-fno-gcse for computed gotos?

-fno-gcse for computed gotos?

A recent patch to Python's interpreter (http://bugs.python.org/issue4753) introduced computed gotos to help branch prediction in the main opcode switching loop. MSVC doesn't support computed gotos, but I noticed that icc did, so I wanted to give it a shot and check out the potential performance gains; I ship an embedded Python, so I don't need to use stock Python Windows builds.

Speedups of ~20% are apparently possible on GCC, but only with a certain set of flags: -fno-crossjumping and -fno-gcse -- this is so that the compiler doesn't combine all the gotos into branch, which would defeat the purpose of the patch.

Using pybench, Python's benchmark suite, I tested stock Python 2.6 and a patched interpreter loop with the computed gotos, but saw absolutely no statistically significant performance boost. This was anticipated by some of the people posting on the bug's discussion.

Are there equivalent flags to no-crossjumping or no-gcse for icc? Or maybe some other way I could accomplish the same thing? Looking through the compiler docs I couldn't find anything obvious, but I thought it would be good to ask here as well.

Thanks!

11 posts / 0 new
Last post
For more complete information about compiler optimizations, see our Optimization Notice.

Assuming the Python interpreter is producing pseudo code where the dispatch is by way of a code number you could generate a table of function addresses

iDispatchCode = GetDispatchCode();
fnDispatch[iDispatchCode]();

Add sanity checks if you wish.

The fnDispatch[] array is filled with the function addresses (including one for invalid syntax)

Jim Dempsey

Quoting - jimdempseyatthecove

The fnDispatch[] array is filled with the function addresses (including one for invalid syntax)

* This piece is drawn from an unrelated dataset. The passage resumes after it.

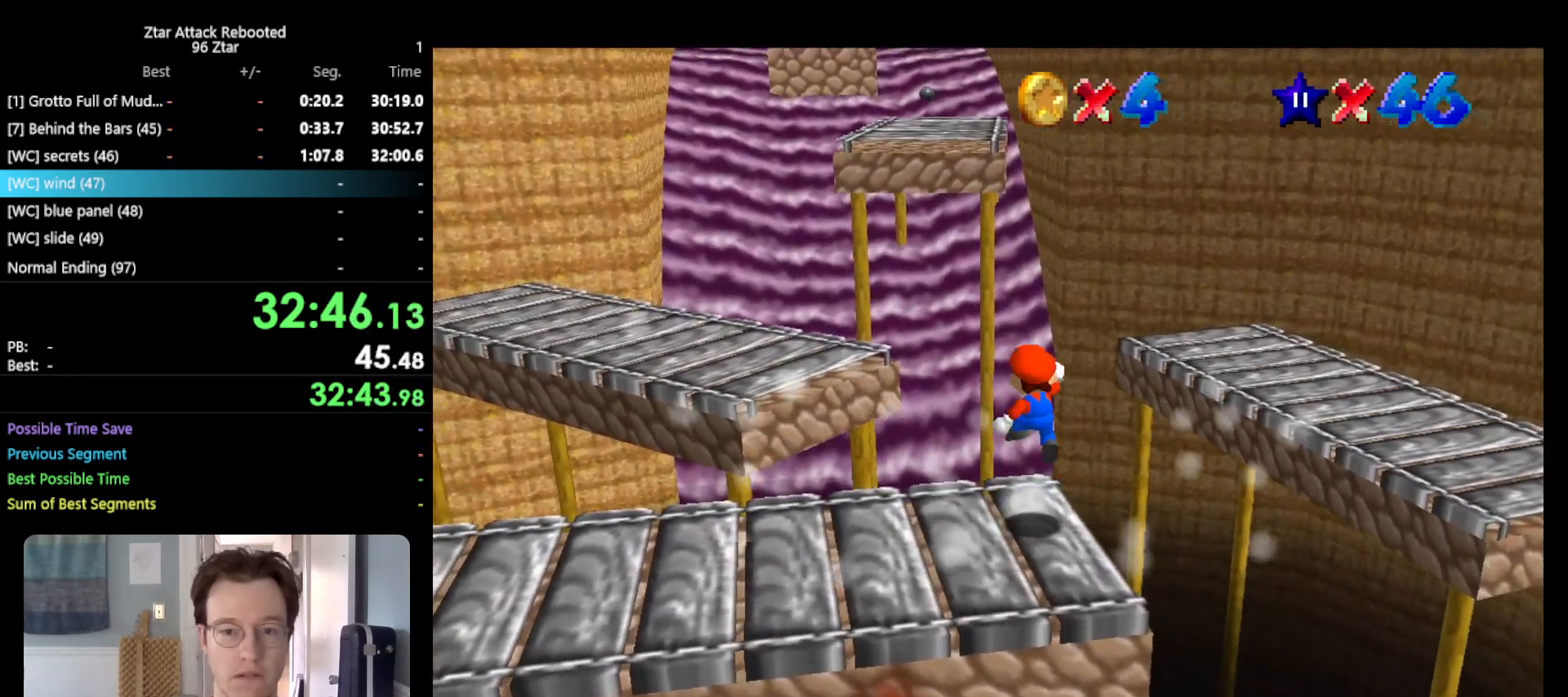
{"buttons": [], "left_stick": "up-left", "events": [[117, "A", "up"], [433, "left_stick", "up-left"]]}
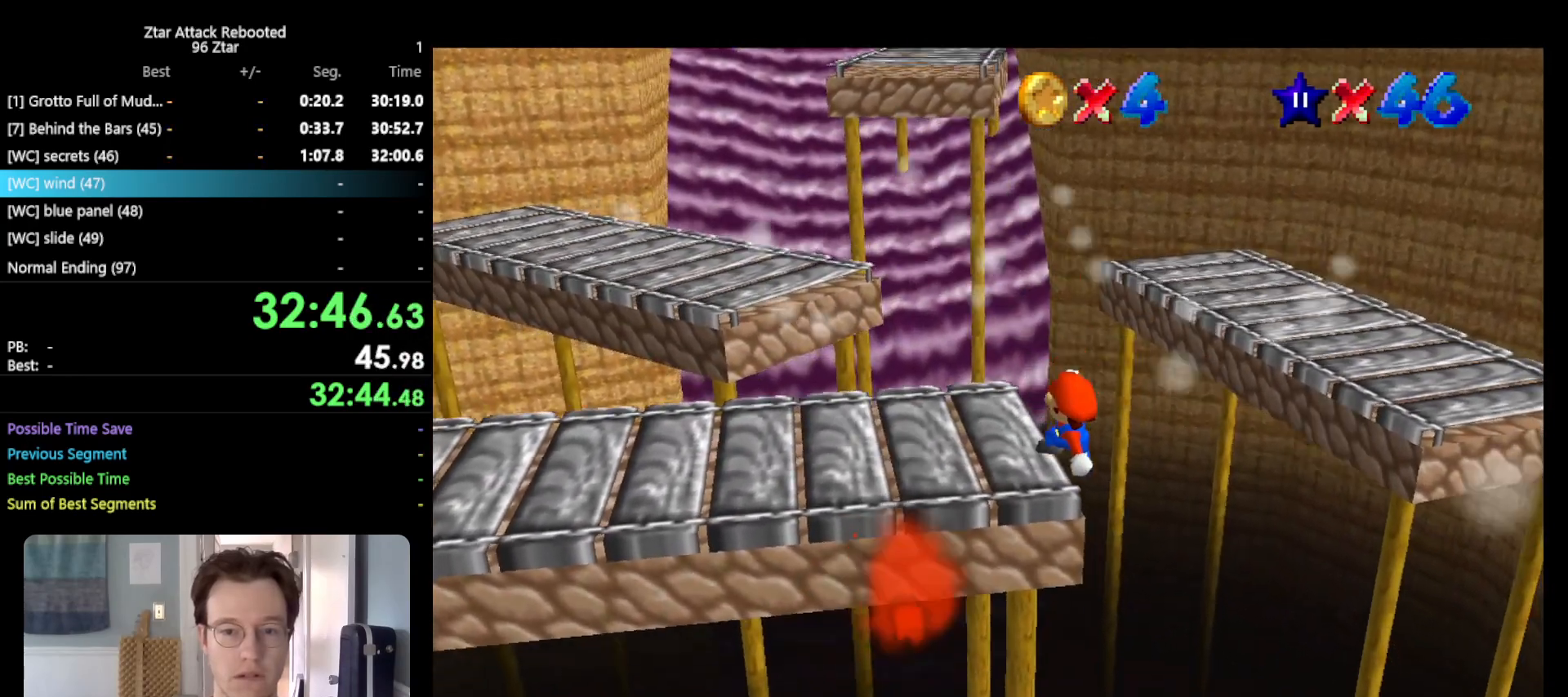
{"buttons": ["A"], "left_stick": "up-left", "events": [[367, "A", "down"]]}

There's a big performance difference between calling functions in an array of function pointers and jumping to an address in a computed goto--at least enough in the inner loop of the VM that it's already notbased on function pointers. (Setting up function arguments and the stack for each opcode is too big a price to bear.) Additionally, the computed goto machinery fits easily "over" the existing switch-based machinery with some macros.

I'm not looking to maintain a new or modified version of Python--just to ship an optimized one :)

Best Reply

My very old Borland C++ V3.0 would optimize dense switch statements to use a jump table and give you exactly what you wanted. MS Visual C++ never did this optimization and used a series of cmp/jne tests (one for each case). I have not examined what the current Intel C++ optimizer does. I suspect from your original post that the optimized release version whe using the non-optimal series of cmp/jne tests (one for each case).

When the VM is constructed as an object and when the state information is contained as member variables within the object, then the functions can be a series of "void fn(void)" member functions. True, you do incure a push and pop. This comes at the benefit of being all C++. To avoid the push/pop you can use a jump dispatch table, unfortunately computed goto is not universally available. If you have a compiler that supports a computed goto, then you would likely write the code using conditional compilation directives for portability reasons.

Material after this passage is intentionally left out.